Air conditioner handler squealing or grinding
Air handlers with belt-driven motors may have a loose or damaged belt. Turn off all power to the unit at the breaker. If the air conditioner is part of a furnace system, turn off the gas as well. Next, remove the door from the front of the air handler cabinet. Check the belt for signs of wear and replace it if necessary.
Fit the new belt to the smaller of the two pulleys you see. Start it on the larger pulley, then rotate the same pulley to help the belt slip into place. Use a screwdriver to loosen and adjust the motor mount if necessary. The belt should have about an inch of give to it when you press down on it. However, double check the tension specifications in your owner’s manual.
Air conditioner handler buzzing
A buzzing noise when you switch the thermostat to ON can indicate a problem with the blower fan or its relay. First, move the thermostat COOL switch to OFF. Next, make sure the fan switch is in the ON position.
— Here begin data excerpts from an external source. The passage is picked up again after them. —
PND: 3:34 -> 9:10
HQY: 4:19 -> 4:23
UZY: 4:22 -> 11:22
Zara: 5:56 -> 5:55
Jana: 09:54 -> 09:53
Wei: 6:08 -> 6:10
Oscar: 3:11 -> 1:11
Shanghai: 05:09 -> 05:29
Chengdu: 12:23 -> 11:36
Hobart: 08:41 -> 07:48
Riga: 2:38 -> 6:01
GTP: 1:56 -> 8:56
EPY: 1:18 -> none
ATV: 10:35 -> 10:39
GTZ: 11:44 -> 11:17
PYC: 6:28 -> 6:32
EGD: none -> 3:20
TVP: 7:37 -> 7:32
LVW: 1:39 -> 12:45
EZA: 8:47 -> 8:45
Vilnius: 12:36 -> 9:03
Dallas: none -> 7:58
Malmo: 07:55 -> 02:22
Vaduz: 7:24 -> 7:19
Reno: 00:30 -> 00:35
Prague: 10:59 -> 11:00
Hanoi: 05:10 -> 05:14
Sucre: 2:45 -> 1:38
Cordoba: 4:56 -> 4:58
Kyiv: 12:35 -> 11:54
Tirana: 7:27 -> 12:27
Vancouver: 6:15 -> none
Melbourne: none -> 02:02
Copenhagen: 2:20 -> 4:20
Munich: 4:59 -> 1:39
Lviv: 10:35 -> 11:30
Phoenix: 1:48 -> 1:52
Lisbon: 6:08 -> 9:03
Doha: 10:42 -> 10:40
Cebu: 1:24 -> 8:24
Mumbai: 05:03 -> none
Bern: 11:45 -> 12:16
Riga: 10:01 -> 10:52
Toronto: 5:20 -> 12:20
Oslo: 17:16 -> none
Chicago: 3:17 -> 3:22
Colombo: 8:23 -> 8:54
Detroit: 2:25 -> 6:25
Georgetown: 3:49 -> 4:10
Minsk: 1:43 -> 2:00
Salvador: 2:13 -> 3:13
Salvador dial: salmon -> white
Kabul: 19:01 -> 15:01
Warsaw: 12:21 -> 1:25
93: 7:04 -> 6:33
If you hear buzzing, you will need a technician to replace your blower relay or the entire fan.
Air conditioner compressor buzzing, humming or grinding
If your thermostat is set on COOL and your AC compressor is humming, the low voltage transformer may be faulty. Grinding noises are likely coming from worn-out motor bearings, which means the motor needs to be replaced.
A buzzing outdoor unit may have a problem with the run capacitor. If the capacitor is bad, the motor will overheat and shut off after a few minutes. For safety’s sake, you will need a licensed technician to perform repairs for any of these issues.
Will not turn off
There are two common reasons for an AC unit that will not turn off: dirty condenser coils or a thermostat with a short in it.
Dirty condenser coils
The condenser coils disperse the heat as refrigerant runs through the coils. When the condenser coils are dirty, they are unable to disperse the heat properly. The air conditioner will become less efficient; the more soiled the coils become, the harder the motor works to produce cold air. Check and clean the condenser coils if necessary. Make sure you switch off the power at the circuit breaker before beginning work on the unit.
A short in the thermostat
The thermostat sends voltage to the compressor and fans motor. If the thermostat has a short, it could send constant voltage to the compressor, causing it to run without stopping. Use a multimeter to check the thermostat for continuity. If it does, replace the shorted thermostat with a new one.
Overflowing drip pan
It is typical to find a small amount of water in the air conditioner drip pan; warm air over cold coils condenses into water. The water travels down a pipe and into the drip pan. Normally, the condensate pump automatically switches on when it detects moisture. If the drip pan overflows or becomes unusually full, it could be a sign that the condensation pump is damaged or broken.
Another possibility for drip an overflowing drip pan is a clogged drain line. Algae, calcium, and mineral deposits can build up in your drain line, causing it to clog. A clogged drain can cause water to back up and begin to flow into the drip pan. Use a long, thin wire to clear any clogs. Flushing the drain line with a mild bleach solution will help prevent algae buildup.
Air conditioner problems can be a hassle, especially in hot or humid weather. Fortunately, you can repair many of them yourself. Regular maintenance also helps. Change or clean the air filter monthly while the air conditioner is in use. You should also have a heating and air conditioning technician check your unit annually.